### Exercise materials ###
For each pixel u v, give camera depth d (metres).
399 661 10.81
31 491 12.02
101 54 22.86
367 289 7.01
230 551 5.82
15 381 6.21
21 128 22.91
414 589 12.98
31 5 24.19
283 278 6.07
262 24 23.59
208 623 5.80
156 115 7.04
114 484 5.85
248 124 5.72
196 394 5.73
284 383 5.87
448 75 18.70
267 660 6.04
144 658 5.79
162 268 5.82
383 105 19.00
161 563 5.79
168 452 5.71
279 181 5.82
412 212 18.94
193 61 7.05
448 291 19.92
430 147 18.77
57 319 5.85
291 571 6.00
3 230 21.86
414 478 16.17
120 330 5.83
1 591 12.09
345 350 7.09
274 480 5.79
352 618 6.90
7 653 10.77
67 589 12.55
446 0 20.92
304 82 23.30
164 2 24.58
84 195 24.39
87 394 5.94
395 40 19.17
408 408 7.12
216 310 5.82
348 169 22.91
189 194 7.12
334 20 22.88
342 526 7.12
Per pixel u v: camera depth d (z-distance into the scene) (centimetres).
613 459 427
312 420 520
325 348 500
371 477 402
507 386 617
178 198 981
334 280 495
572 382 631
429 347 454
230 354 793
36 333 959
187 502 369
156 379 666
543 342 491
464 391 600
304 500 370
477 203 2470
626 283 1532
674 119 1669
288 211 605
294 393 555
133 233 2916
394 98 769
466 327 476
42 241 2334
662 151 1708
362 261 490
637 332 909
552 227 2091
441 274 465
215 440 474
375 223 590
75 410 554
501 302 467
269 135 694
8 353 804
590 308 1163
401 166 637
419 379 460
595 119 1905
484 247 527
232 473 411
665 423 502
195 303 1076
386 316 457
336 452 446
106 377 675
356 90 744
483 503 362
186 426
###
Work item →
Take the line with "114 484 5.85" and every line after it in the data, and please reproduce them exactly, leaving out all other lines.

Exercise result →
114 484 5.85
248 124 5.72
196 394 5.73
284 383 5.87
448 75 18.70
267 660 6.04
144 658 5.79
162 268 5.82
383 105 19.00
161 563 5.79
168 452 5.71
279 181 5.82
412 212 18.94
193 61 7.05
448 291 19.92
430 147 18.77
57 319 5.85
291 571 6.00
3 230 21.86
414 478 16.17
120 330 5.83
1 591 12.09
345 350 7.09
274 480 5.79
352 618 6.90
7 653 10.77
67 589 12.55
446 0 20.92
304 82 23.30
164 2 24.58
84 195 24.39
87 394 5.94
395 40 19.17
408 408 7.12
216 310 5.82
348 169 22.91
189 194 7.12
334 20 22.88
342 526 7.12
Per pixel u v: camera depth d (z-distance into the scene) (centimetres).
613 459 427
312 420 520
325 348 500
371 477 402
507 386 617
178 198 981
334 280 495
572 382 631
429 347 454
230 354 793
36 333 959
187 502 369
156 379 666
543 342 491
464 391 600
304 500 370
477 203 2470
626 283 1532
674 119 1669
288 211 605
294 393 555
133 233 2916
394 98 769
466 327 476
42 241 2334
662 151 1708
362 261 490
637 332 909
552 227 2091
441 274 465
215 440 474
375 223 590
75 410 554
501 302 467
269 135 694
8 353 804
590 308 1163
401 166 637
419 379 460
595 119 1905
484 247 527
232 473 411
665 423 502
195 303 1076
386 316 457
336 452 446
106 377 675
356 90 744
483 503 362
186 426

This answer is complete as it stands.